Mis compañeros más próximos me aprietan el brazo y uno o dos me abrazan. Nadie me dice que lo lamenta. ¿Lamentaríais que el sol se pusiera? Nadie duda que he jurado vengar la muerte de Pichai. El budismo tiene sus límites cuando el honor está en juego.

—Detective Jitpleecheep, el coronel quiere verle. —La mujer diminuta que lleva una camiseta de manga corta azul, un cinturón negro y una falda azul es una agente de policía subalterna que hace de secretaria y edecán del coronel. También es sus ojos y orejas en la comisaría, su antena, ya que en nuestro país no existen los nombramientos no políticos. Asiento con la cabeza, subo unas escaleras, cruzo una puerta de madera en un pasillo desnudo al final del cual llamo a otra puerta de madera no más imponente que la primera, excepto por el hecho de que la arquitectura del edificio sugiere que este despacho será mayor que el resto, que tendrá mejores vistas.
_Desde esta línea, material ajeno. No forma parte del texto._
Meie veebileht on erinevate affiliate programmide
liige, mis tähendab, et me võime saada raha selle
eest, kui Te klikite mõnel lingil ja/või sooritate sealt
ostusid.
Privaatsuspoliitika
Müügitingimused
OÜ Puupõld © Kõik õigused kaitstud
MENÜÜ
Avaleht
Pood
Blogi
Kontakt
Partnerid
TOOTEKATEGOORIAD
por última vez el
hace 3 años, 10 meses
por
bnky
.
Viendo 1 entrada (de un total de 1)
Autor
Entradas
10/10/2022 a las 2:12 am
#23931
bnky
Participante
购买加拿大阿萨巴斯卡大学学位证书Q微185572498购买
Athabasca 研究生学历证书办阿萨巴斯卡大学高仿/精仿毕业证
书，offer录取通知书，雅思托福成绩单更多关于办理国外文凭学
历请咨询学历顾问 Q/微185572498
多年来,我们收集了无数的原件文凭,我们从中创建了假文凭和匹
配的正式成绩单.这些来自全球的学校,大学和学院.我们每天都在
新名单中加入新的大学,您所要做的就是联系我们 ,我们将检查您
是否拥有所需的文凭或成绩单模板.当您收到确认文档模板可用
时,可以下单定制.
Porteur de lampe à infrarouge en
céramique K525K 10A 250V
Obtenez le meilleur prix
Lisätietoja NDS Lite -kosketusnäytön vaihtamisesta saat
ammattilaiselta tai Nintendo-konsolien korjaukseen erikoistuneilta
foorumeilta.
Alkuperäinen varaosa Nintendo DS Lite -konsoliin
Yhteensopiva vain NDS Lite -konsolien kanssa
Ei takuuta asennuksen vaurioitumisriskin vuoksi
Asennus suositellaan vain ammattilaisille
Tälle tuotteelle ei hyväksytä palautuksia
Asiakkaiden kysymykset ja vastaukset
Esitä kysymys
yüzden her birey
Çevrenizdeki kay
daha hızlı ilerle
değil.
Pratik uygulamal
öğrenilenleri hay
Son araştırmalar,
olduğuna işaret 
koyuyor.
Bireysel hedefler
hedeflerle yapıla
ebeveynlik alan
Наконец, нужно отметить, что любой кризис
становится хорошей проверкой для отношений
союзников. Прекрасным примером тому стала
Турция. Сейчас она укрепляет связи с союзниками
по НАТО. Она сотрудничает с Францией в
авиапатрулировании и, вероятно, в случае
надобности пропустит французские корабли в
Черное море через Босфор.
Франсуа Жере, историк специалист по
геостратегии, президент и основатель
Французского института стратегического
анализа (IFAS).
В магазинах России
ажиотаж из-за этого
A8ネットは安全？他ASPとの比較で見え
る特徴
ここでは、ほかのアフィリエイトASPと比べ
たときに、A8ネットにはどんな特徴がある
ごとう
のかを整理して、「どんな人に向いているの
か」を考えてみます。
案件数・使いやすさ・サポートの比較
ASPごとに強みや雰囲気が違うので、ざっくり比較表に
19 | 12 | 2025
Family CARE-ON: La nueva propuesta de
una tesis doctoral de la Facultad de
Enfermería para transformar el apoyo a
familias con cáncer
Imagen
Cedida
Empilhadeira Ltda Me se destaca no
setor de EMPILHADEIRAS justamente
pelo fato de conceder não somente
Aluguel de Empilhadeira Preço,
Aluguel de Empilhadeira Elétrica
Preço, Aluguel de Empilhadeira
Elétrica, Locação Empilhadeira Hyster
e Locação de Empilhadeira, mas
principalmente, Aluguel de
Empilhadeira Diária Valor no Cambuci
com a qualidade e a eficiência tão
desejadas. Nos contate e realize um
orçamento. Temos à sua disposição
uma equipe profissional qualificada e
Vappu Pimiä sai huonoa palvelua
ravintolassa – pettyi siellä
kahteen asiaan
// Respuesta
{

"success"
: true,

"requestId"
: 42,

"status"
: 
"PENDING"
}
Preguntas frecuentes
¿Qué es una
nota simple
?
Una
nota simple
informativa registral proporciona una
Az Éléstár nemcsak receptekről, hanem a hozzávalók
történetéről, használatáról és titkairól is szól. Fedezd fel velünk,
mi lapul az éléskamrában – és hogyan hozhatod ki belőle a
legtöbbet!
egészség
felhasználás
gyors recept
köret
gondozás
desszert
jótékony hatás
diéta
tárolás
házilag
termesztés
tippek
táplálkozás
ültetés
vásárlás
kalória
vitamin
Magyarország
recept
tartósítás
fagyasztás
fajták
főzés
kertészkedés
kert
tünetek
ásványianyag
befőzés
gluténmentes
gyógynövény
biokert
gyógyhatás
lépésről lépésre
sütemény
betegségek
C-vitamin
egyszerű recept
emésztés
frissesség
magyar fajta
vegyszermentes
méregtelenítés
Al fondo de la habitación, de suelo de madera sin enmo— quetar, un hombre de unos sesenta años espera. Lleva el uniforme de trabajo de un coronel de policía, que es también el superintendente de este distrito. Su gorra con visera cuelga a su izquierda de un clavo de la pared, una foto del rey en un marco dorado está colgada a su derecha. En su mesa de madera no hay nada, sólo un registro anticuado, un recipiente de plástico para bolígrafos y una foto suya con unos monjes ancianos, uno de los cuales es el abad famoso de un monasterio de la región. La tomaron el día en que la policía ejecutó sin juicio previo a quince traficantes de
yaa baa,
lo que requirió que posteriormente el abad diera su bendición al acto para conciliario con la opinión pública, que había sido enardecida por periodistas subversivos (que habían insinuado abiertamente que los traficantes muertos pertenecían a una conocida organización del ejército que competía con la conocida organización policial de Vikorn). Con un poco de ayuda del abad, nuestros sensatos ciudadanos vieron de inmediato que tal difamación, aunque estuviera justificada, no desvirtuaba la justicia de la rápida eliminación de los villanos por parte del coronel, y que de esta forma se ahorraba una pequeña fortuna en juicios y costes penitenciarios. No mucho tiempo después, el coronel financió un ala dormitorio nueva para el monasterio del abad, con electricidad y agua corriente, donde los monjes novicios podrían meditar en paz y con tranquilidad.